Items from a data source
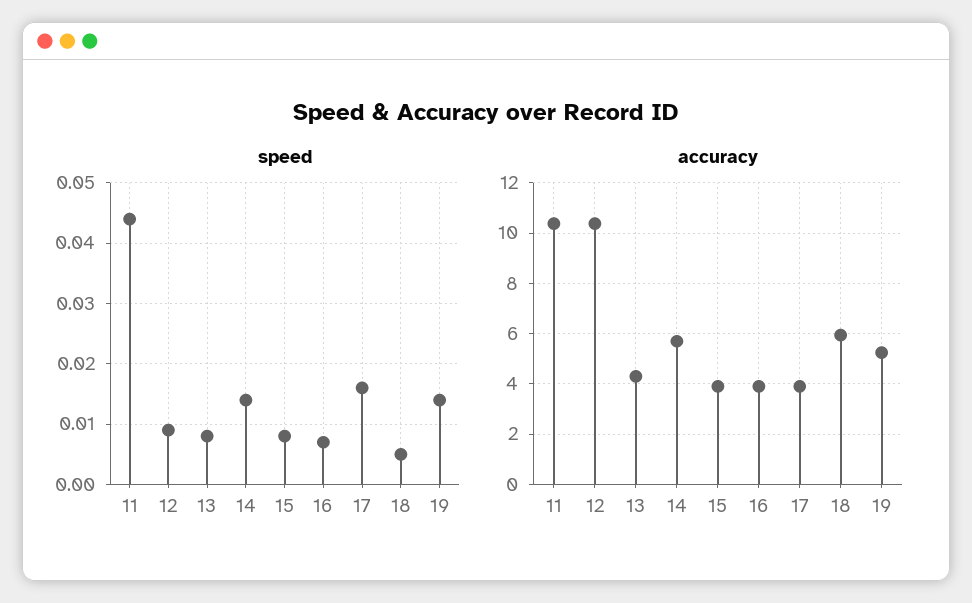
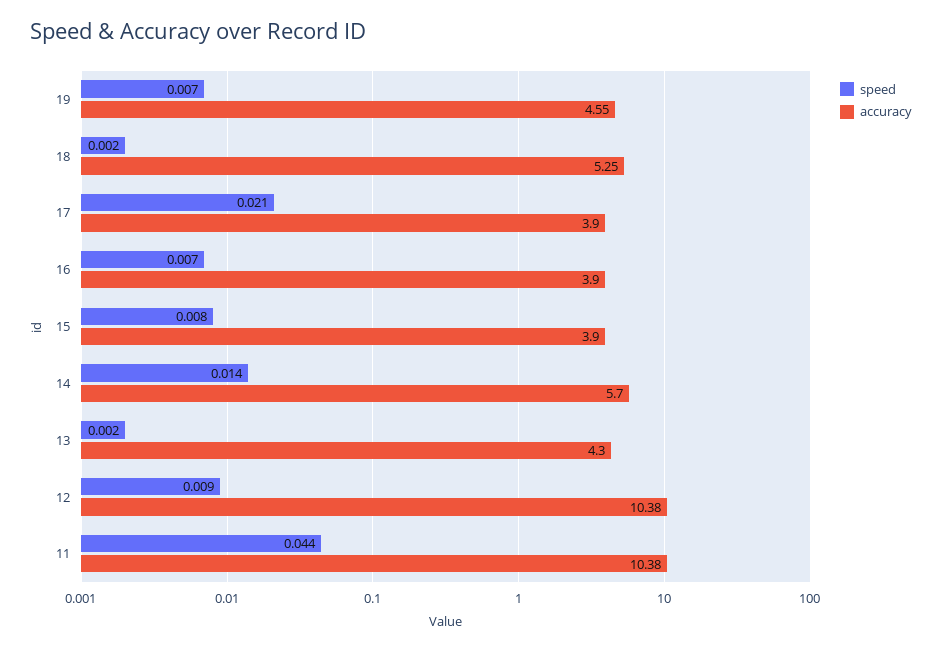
speed, 13: 0.008 -> 0.002
speed, 17: 0.016 -> 0.021
speed, 18: 0.005 -> 0.002
speed, 19: 0.014 -> 0.007
accuracy, 18: 6 -> 5.25
accuracy, 19: 5.25 -> 4.55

What is being asked: After removing the pictures, repeat the remaining records exactly.

Output:
speed, 13: 0.008 -> 0.002
speed, 17: 0.016 -> 0.021
speed, 18: 0.005 -> 0.002
speed, 19: 0.014 -> 0.007
accuracy, 18: 6 -> 5.25
accuracy, 19: 5.25 -> 4.55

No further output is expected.